Happy End was a twenty-one-piece big band formed in 1983 by Matt Fox. There were 25 of us in all, a mixture of men and women getting together to perform political songs from around the world. The band specialised in the music of Kurt Weill and Hans Eisler. Sarah Jane remained the band's singer until 1989.

The band released two albums, There's Nothing Quite Like Money for Circus Records (an offshoot of Oval Records) and Resolution for Cooking Vinyl Records. Over the course of the next few years the band played all over the country in venues as diverse as The Queen Elizabeth Hall and The Glastonbury Festival. The Happy End played over 150 benefit concerts for the miners.

It broke my heart for a while when I left this band because it was like losing a family. But life had got too complicated, with the success of The Communards and a solo career looming. All good things have to end! A Happy End!


 
Danny Manners, one of the original band, writes:

‘The band was started in 1983 by Mat Fox with the slogan "making politics swing". Inspired by Charlie Haden's Liberation Music Orchestra, it swiftly became a large, loose and freewheeling ensemble. Despite the instrumental line-up (saxes and brass, plus vibes and accordion - up to 24 musicians at its largest - ), it was never a jazz big band as such. But it drew on that tradition - occasionally satrically, always humourously. In its more organised moments it could echo Basie or Ellington's classic hard-swinging punch, in its more disorganised ones Sun Ra's high-energy and joyful cacophony.
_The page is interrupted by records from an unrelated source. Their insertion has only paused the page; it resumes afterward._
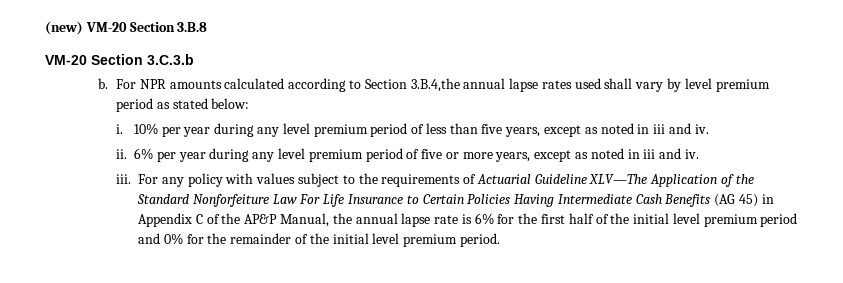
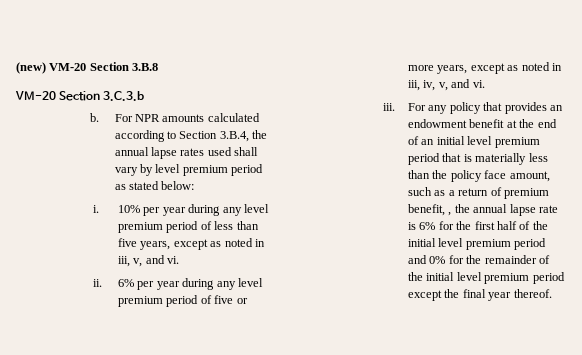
[410,78,460,92] 3.B.4,the -> [219,130,268,142] 3.B.4, the
[653,123,709,134] iii and iv. -> [118,255,180,267] iii, v, and vi.
[643,148,699,159] iii and iv. -> [408,79,485,91] iii, iv, v, and vi.
[225,173,754,187] [137,194,774,207] [138,213,329,227] with values subject to the requirements of Actuarial Guideline XLV—The Application of the Standard Nonforfeiture Law For Life Insurance to Certain Policies Having Intermediate Cash Benefits (AG 45) in Appendix C of the AP&P Manual, -> [483,102,563,114] [408,119,557,128] [408,136,540,148] [408,153,548,165] [408,170,550,182] [408,187,549,199] [408,204,452,216] that provides an endowment benefit at the end of an initial level premium period that is materially less than the policy face amount, such as a return of premium benefit, ,
[459,233,500,247] period. -> [532,272,565,284] [408,289,552,301] period except the final year thereof.

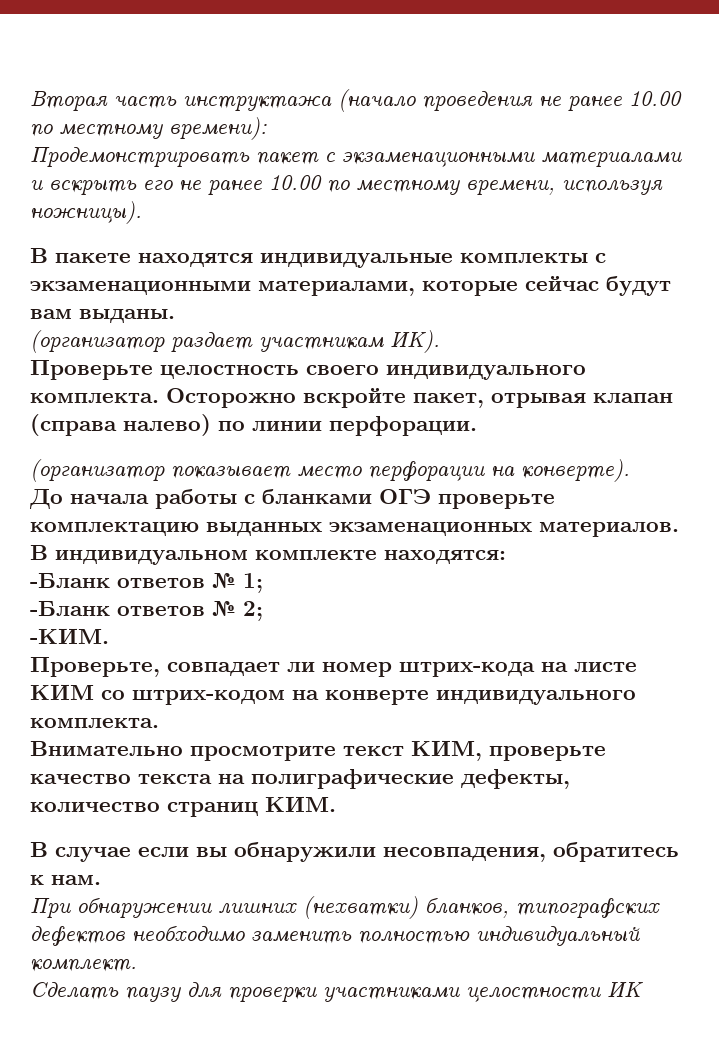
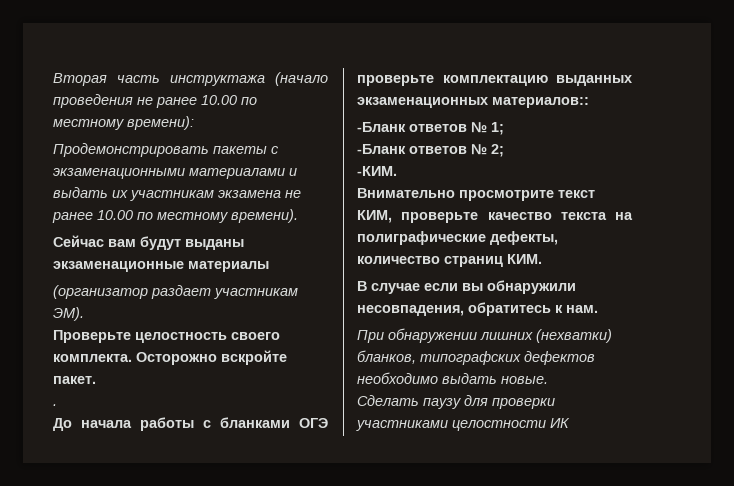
[256,152,319,165] пакет -> [213,146,267,154] пакеты
[49,175,663,196] [30,201,142,224] [30,248,606,268] [30,276,671,296] [30,309,175,323] вскрыть его не ранее 10.00 по местному времени, используя ножницы). // В пакете находятся индивидуальные комплекты с экзаменационными материалами, которые сейчас будут вам выданы. -> [53,187,301,201] [52,209,298,223] [53,235,244,250] [53,261,269,272] выдать их участникам экзамена не ранее 10.00 по местному времени). // Сейчас вам будут выданы экзаменационные материалы
[390,330,440,353] ИК). -> [53,307,84,321] ЭМ).
[386,365,586,380] индивидуального -> (280, 336) none
[413,393,673,408] [30,414,477,436] [30,459,630,482] пакет, отрывая клапан (справа налево) по линии перфорации. // (организатор показывает место перфорации на конверте). -> [53,376,96,384] [53,404,57,406] пакет. // .
[539,522,679,537] [30,545,506,565] материалов. В индивидуальном комплекте находятся: -> [492,97,589,108] материалов::
[30,657,637,677] [30,684,636,705] [30,718,159,728] // Проверьте, совпадает ли номер штрих-кода на листе КИМ со штрих-кодом на конверте индивидуального комплекта. -> (397, 171) none
[251,926,640,946] [30,959,137,972] заменить полностью индивидуальный комплект. -> [442,373,548,384] выдать новые.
Source material was drawn from the political left: the songs of Bertolt Brecht (with both Kurt Weill and Hans Eisler), Maoist anthems, Chartist protest songs, Cuban rhumbas, miners' anthems, South African township jazz, Irish jigs. The essence of The Happy End was in delivering this music with humour and energy rather than dourness or overt preaching. Many early gigs were part of the mid-eighties anti-Thatcher movements, the Miners' Strike and the GLC (Greater London Council) included; the band was also involved in the burgeoning alternative comedy circuit, especially at Roland Muldoon's Hackney Empire. At its best, a Happy End gig was a genuinely celebratory experience. In a spirit of musical collectivism, the band contained less-experienced players alongside more polished ones, and combined skilful arrangements with organised chaos so that both could thrive. The musicians were also evenly balanced between men and women. (Belonging to a big band that wasn't for once all-male should have made life on the road more civilized, but often didn't.)

The original vocalist was Sarah Jane Morris, a singer with an extraordinary contralto range who left the band in 1988 to work with The Communards.’